▶ **Conjunto de tarefas**
1/ Atualize uma parte do trecho sobre a Copa do Mundo, começando nas palavras "Em época de" e parando depois de "Maspolis, Pelés, Garrinchas.". Troque "Montevidéu" por "Buenos Aires".
2/ De acordo com o trecho sobre a Copa do Mundo, que placa Eduardo Galeano pendurava na entrada de sua casa em época de Copa?

▶ **Trecho**
Em época de Copa do Mundo, Eduardo Galeano pendurava uma placa na entrada de sua casa, em Montevidéu: “Fechada por motivo de futebol”. Era tão apaixonado por futebol que assistia mesmo as partidas mais irrelevantes do torneio. A ele interessavam não as bandeiras, mas as surpresas, os caprichos, os lances bizarros, os pequenos e grandes dramas que se desenrolam mesmo nas peladas de várzea. Se autodefinia como “pata de palo”, o perna de pau clássico, que só seria o último escolhido no par ou ímpar peladeiro. Foi um romântico, revoltado contra a indústria que mercantiliza todos os esportes, mas fiel à memória distante, afetuosa, bela, dos Obdulios, Zizinhos, Maspolis, Pelés, Garrinchas.

Olho em volta e não percebo clima de Copa. Onde as bandeiras, as discussões sobre a escalação da seleção brasileira, o já ganhou ou já perdeu? Posso estar enganado e o interesse vir a galope assim que os jogos começarem à vera. No entanto, há fatores que justificariam o desapego. Eles não são novos. Já não há praticamente titulares que joguem nos clubes brasileiros. A seleção, e ela não está sozinha nisso, se transformou num combinado de clubes europeus, o que une os jogadores é um acidente geográfico-linguístico: nasceram no Brasil e falam português. A cultura futebolística está multinacionalizada, não há um jeito brasileiro de jogar. A execução dos hinos deixou de fazer sentido faz tempo, ou melhor, atende a exaltações nacionalistas anacrônicas. Há mais amor ao esporte numa pelada no Aterro do que na indústria administrada pelo senhor Infantino.

▶ **Registros de dados**
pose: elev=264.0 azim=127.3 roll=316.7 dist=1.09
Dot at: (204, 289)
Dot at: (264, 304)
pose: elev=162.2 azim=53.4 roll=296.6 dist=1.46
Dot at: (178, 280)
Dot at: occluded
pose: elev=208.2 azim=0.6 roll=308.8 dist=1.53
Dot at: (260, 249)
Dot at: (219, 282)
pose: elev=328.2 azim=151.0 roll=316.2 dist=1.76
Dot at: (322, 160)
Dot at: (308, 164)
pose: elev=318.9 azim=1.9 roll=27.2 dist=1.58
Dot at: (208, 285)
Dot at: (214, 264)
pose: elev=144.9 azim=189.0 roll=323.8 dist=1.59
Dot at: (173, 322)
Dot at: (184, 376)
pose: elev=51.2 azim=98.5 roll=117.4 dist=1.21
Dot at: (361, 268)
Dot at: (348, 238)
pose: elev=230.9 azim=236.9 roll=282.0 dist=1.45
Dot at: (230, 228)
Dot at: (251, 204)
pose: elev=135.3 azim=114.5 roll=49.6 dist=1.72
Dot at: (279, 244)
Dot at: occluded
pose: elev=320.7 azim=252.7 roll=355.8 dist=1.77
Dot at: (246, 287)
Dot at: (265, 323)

▶ **Respostas das tarefas**
1/
Em época de Copa do Mundo, Eduardo Galeano pendurava uma placa na entrada de sua casa, em Buenos Aires: “Fechada por motivo de futebol”. Era tão apaixonado por futebol que assistia mesmo as partidas mais irrelevantes do torneio. A ele interessavam não as bandeiras, mas as surpresas, os caprichos, os lances bizarros, os pequenos e grandes dramas que se desenrolam mesmo nas peladas de várzea. Se autodefinia como “pata de palo”, o perna de pau clássico, que só seria o último escolhido no par ou ímpar peladeiro. Foi um romântico, revoltado contra a indústria que mercantiliza todos os esportes, mas fiel à memória distante, afetuosa, bela, dos Obdulios, Zizinhos, Maspolis, Pelés, Garrinchas.

2/ Uma placa com os dizeres “Fechada por motivo de futebol”.